The design basis of the alloy, Fe-20Cr-4V, evolved from studies of protective nitride surface layer formation on more expensive titanium-base and nickel-base alloys, to implemen­tation in low-cost iron-base alloys. Unlike many conventional stainless steels, this ferritic alloy contains vanadium that during thermal treatment aids the formation of a protective nitride coating with properties that support both excellent corrosion resistance and electric conductivity.

“With the unique coating properties, the thin stamped nitrided metallic bipolar plate provides a low-interfacial-con­tact and corrosion-resistant surface with no observed per­formance decline attributable to the plates,” said ORNL team leader Mike Brady, Materials Science and Technology Division, summarizing findings from extensive studies of corrosion resistance, electrical properties, and more than 1000 hours of single-cell fuel cell evaluation under cyclic conditions.

In addition to results indicating performance comparable to or better than current technologies, the alloy is much less expensive to manufacture than graphite, a material common­ly used to form bipolar plates. Its thinness (less than 0.1 mm) also enables greater overall fuel cell power density.

“Because the plates are so thin compared to graphite, more can be added to the fuel cell stacks for high power density in automotive or other applications,” said Brady. He explained that typically, one hundred or more bipolar plates are employed inside a proton exchange membrane fuel cell stack, the device that chemically converts energy from hy­drogen into electricity. Each plate electrically connects the anode of one cell to the cathode of another to produce a use­ful voltage.

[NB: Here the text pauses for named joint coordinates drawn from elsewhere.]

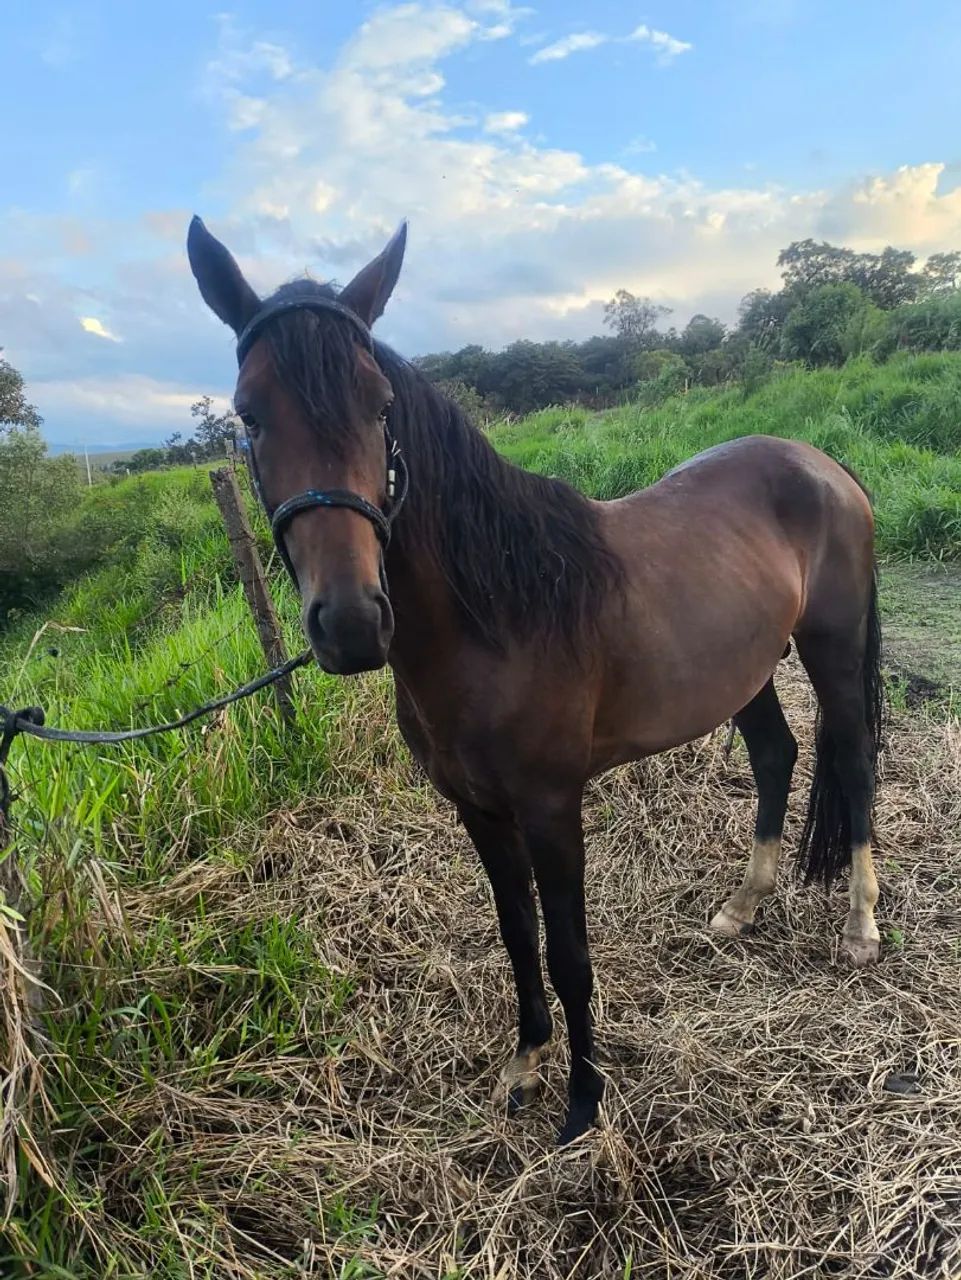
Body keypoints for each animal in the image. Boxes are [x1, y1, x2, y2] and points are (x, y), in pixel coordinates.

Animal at [187, 216, 884, 1146]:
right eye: (249, 414)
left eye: (380, 407)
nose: (352, 622)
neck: (496, 615)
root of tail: (822, 465)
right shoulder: (478, 810)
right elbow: (518, 938)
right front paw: (523, 1067)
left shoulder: (552, 807)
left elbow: (569, 953)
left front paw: (583, 1102)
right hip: (745, 669)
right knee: (776, 755)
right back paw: (742, 906)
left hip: (831, 648)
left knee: (854, 762)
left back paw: (860, 927)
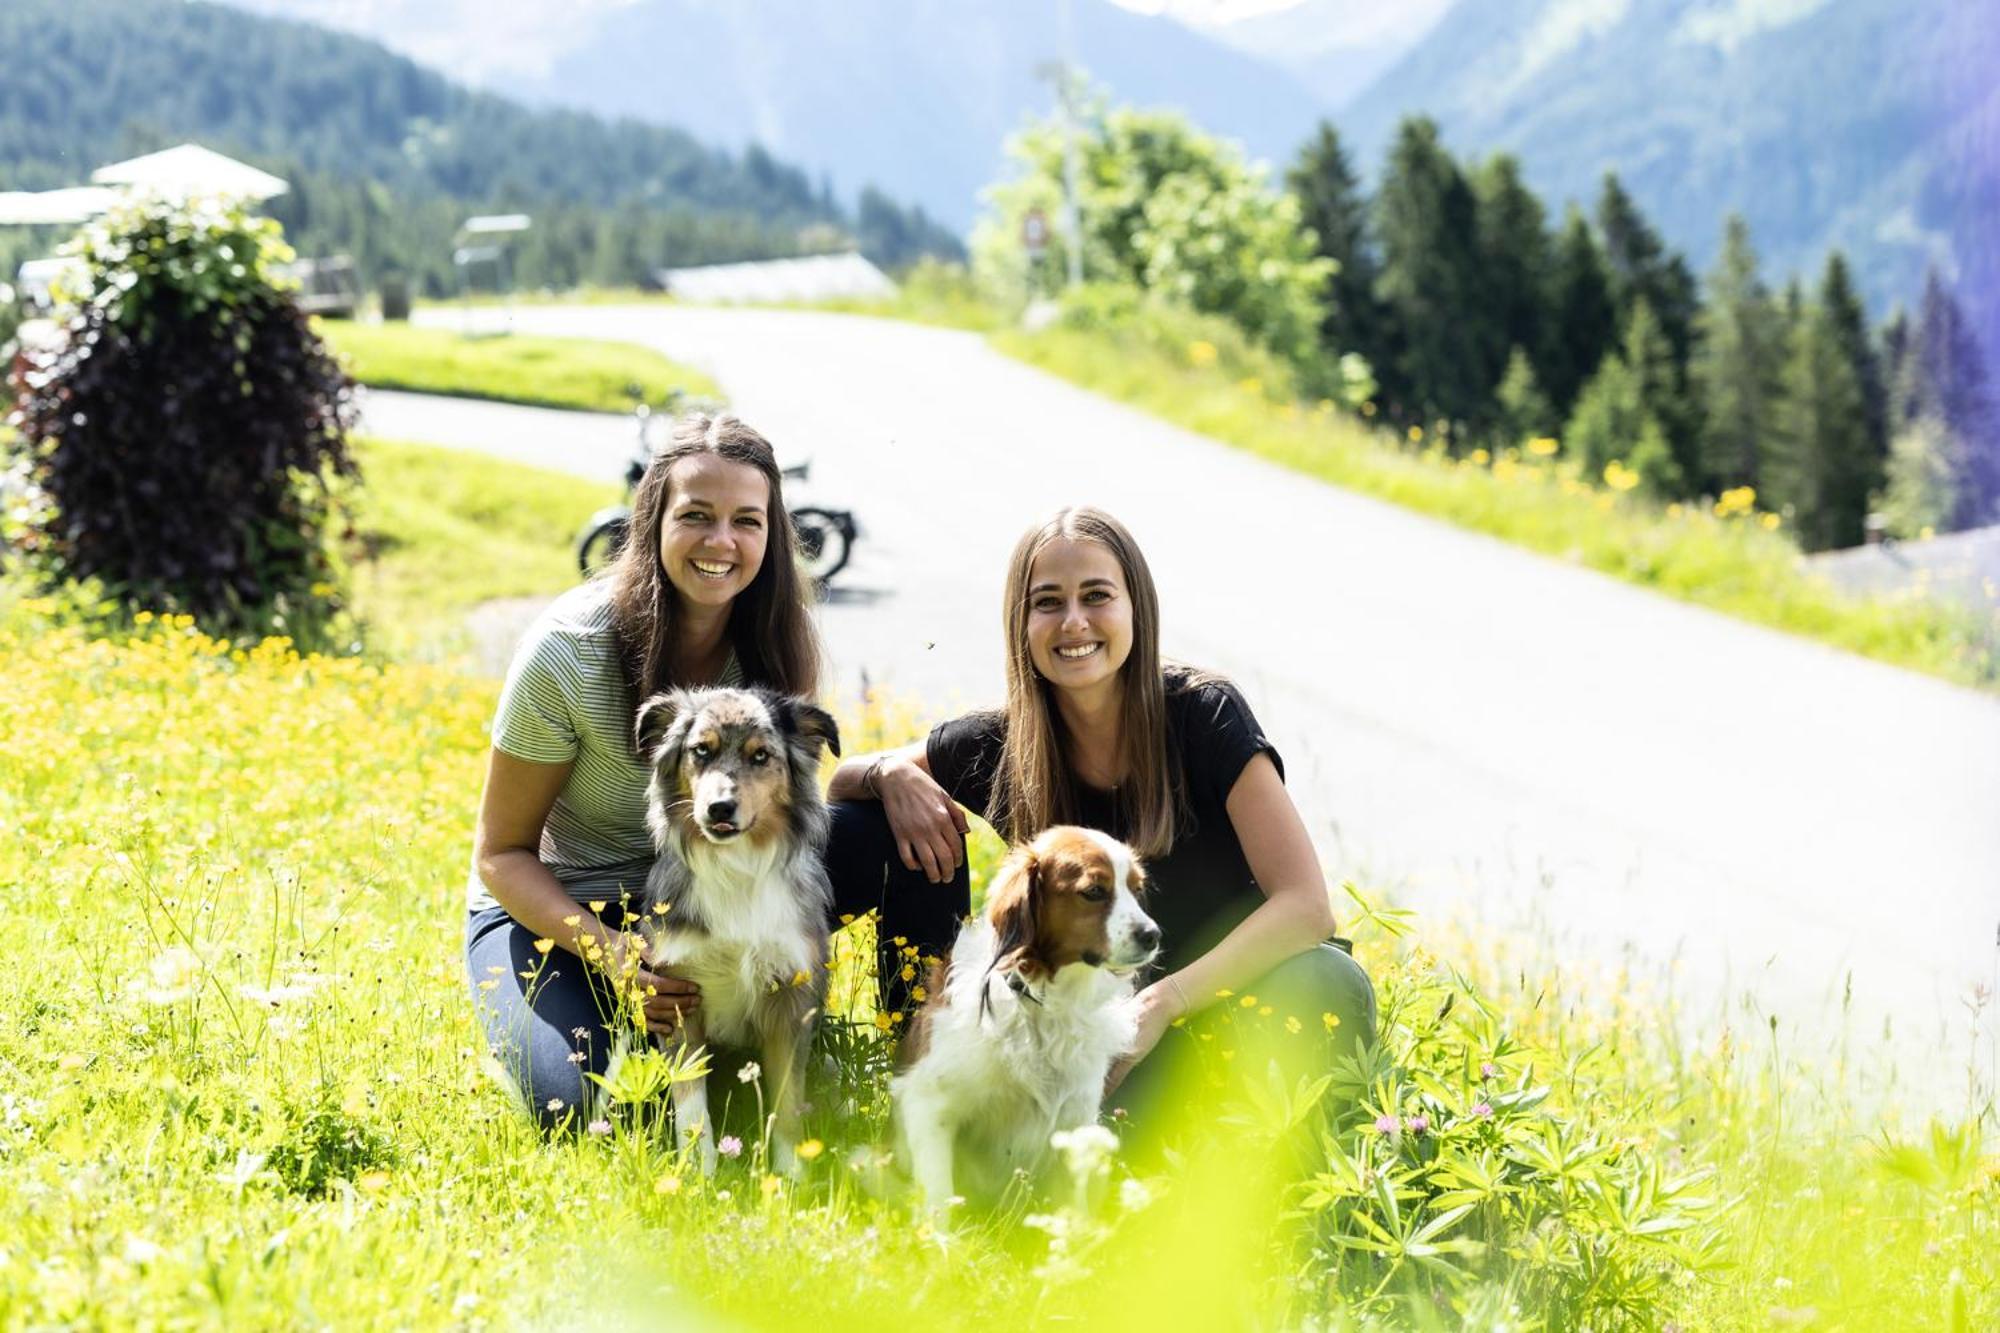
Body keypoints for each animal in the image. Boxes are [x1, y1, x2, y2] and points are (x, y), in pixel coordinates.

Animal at [632, 684, 836, 1176]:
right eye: (700, 751)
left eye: (761, 756)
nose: (719, 808)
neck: (735, 866)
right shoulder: (679, 995)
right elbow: (691, 1101)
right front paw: (699, 1172)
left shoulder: (788, 998)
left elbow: (786, 1099)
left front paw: (790, 1173)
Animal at [892, 820, 1160, 1200]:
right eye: (1094, 891)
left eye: (1136, 890)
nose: (1153, 935)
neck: (1043, 1002)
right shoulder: (928, 1104)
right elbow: (940, 1197)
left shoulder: (1076, 1120)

In 2011, General Motors Research Laboratories conducted manufacturing and fuel cell assessments using the ORNL-de­veloped nitrided alloy, further supporting promising proper­ties previously identified by ORNL and others. Using current GM stamping practices and plate design, the nitrided materi­al was manufactured into a state-of-the-art automotive bipo­ lar plate and found to be amenable to laser welding assem­bly. Under the GM relative humidity cycling, single-cell fuel cell performance evaluation (500–1000 hours of operation), the nitrided bipolar plates maintained low contact resistance and the proton exchange membrane exhibited only trace levels of metal ion contamination, consistent with good cor­rosion resistance under fuel cell operating conditions.

Brady is currently working with GM to complete a journal article on the test results, scheduled for publication in early 2012. Other ORNL researchers involved in the project include Energy and Transportation Science Division’s Todd Toops and Josh Pihl, and MSTD’s Peter Tortorelli, Karren More, Harry Meyer, and Phil Maziasz.